6. Cut a rectangle. Use the remaining sleeve fabric to create the sleeve bands. To determine the band length, measure the sleeve’s circumference and add 1 inch for the seam allowance. Use this measurement to cut two rectangles of fabric 2 3/4 inches wide. With right sides together, stitch the short rectangle ends using a 1/2-inch-wide seam allowance. Finish the seam allowances and press open. Next, with the fabric wrong-side up, fold up the lower edge 1/4 inch and press, as shown above. This helps prepare the edge for finishing in step 8.
7. Attach the bands. With right sides together, pin one raw band edge to one raw sleeve edge. Make sure to align the band seam with the underarm seam. Stitch 1/2 inch from the edge, and finish the raw edge as desired. Repeat on the second sleeve.
8. Complete the sleeve band. Press the band away from the sleeve. Next, fold the band’s free edge to the sleeve wrong side, aligning the pressed fold along the stitching line (see above). Press, then hand-sew this edge in place.
9. Adjust the hem (optional). If the shirt is too long for your taste, feel free to hem the lower edge. As you can see, I chose to make a straight hem, but this is up to you. Try on the shirt one more time to mark the desired length with pins. Draw a line 1 inch below the pins to account for the hem allowance. Cut along this line.
10. Complete the shirt (optional). With the shirt wrong-side up, fold the lower edge up 1/2 inch to the garment’s wrong side and press. Repeat this a second time. Finally, with the garment right-side up, stitch a scant 1/2 inch from the hem edge.
Are there any other adjustments you would make to this button-down shirt? What other projects have you done that involve transforming a button-front shirt? Please share your comments below.

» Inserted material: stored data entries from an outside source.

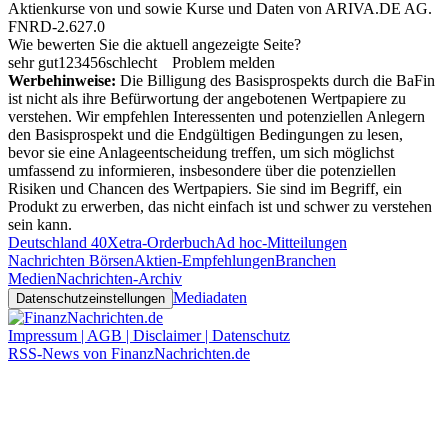
Aktienkurse von
und
sowie Kurse und Daten von
ARIVA.DE AG
.
FNRD-2.627.0
Wie bewerten Sie die aktuell angezeigte Seite?
sehr gut
1
2
3
4
5
6
schlecht
Problem melden
Werbehinweise:
Die Billigung des Basisprospekts durch die BaFin
ist nicht als ihre Befürwortung der angebotenen Wertpapiere zu
verstehen. Wir empfehlen Interessenten und potenziellen Anlegern
den Basisprospekt und die Endgültigen Bedingungen zu lesen,
bevor sie eine Anlageentscheidung treffen, um sich möglichst
umfassend zu informieren, insbesondere über die potenziellen
Risiken und Chancen des Wertpapiers. Sie sind im Begriff, ein
Produkt zu erwerben, das nicht einfach ist und schwer zu verstehen
sein kann.
Deutschland 40
Xetra-Orderbuch
Ad hoc-Mitteilungen
Nachrichten Börsen
Aktien-Empfehlungen
Branchen
Medien
Nachrichten-Archiv
Mediadaten
Datenschutzeinstellungen
Impressum | AGB | Disclaimer | Datenschutz
RSS-News von FinanzNachrichten.de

Learn another technique for updating a shirt, in “Spruce Up Your Shirt Hem.”
Threads Insiders can admire a dress made from men’s shirts, in “Upcycled Four-Shirt Dress.”
If you’re interested in replacing the buttons, you might needs refresher in how to sew on a button.
I am a novice sewer. Could someone please explain Step No. 2. I'm having trouble with: "Find a desired neck width and mark this point, minus 1/2 inch, on one side of the shoulder seam."
Why can't I print out these instructions? Reading from paper is easier on my eyes than reading on the computer screen. The article prints, but other wording and images on the page overlaps.
I would suggest highlighting and copying just the article text and images and pasting everything into a Word document before printing. Feel free to adjust the image and text size to save paper.
Step 2 really means that once you decide how far out along the shoulder seam you want the neck width to hit, you still must save an extra 1/2 inch of fabric to account for the hem allowance. So if you decide you want the neck width to be a total of 3 inches on one side, you need to subtract 1/2 inch from this measurement and mark your point 2 1/2 inches away from the collar edge. The extra 1/2 inch of fabric will be turned under in step 4, resulting in the desired neck width of 3 inches. If this is still unclear, please let me know.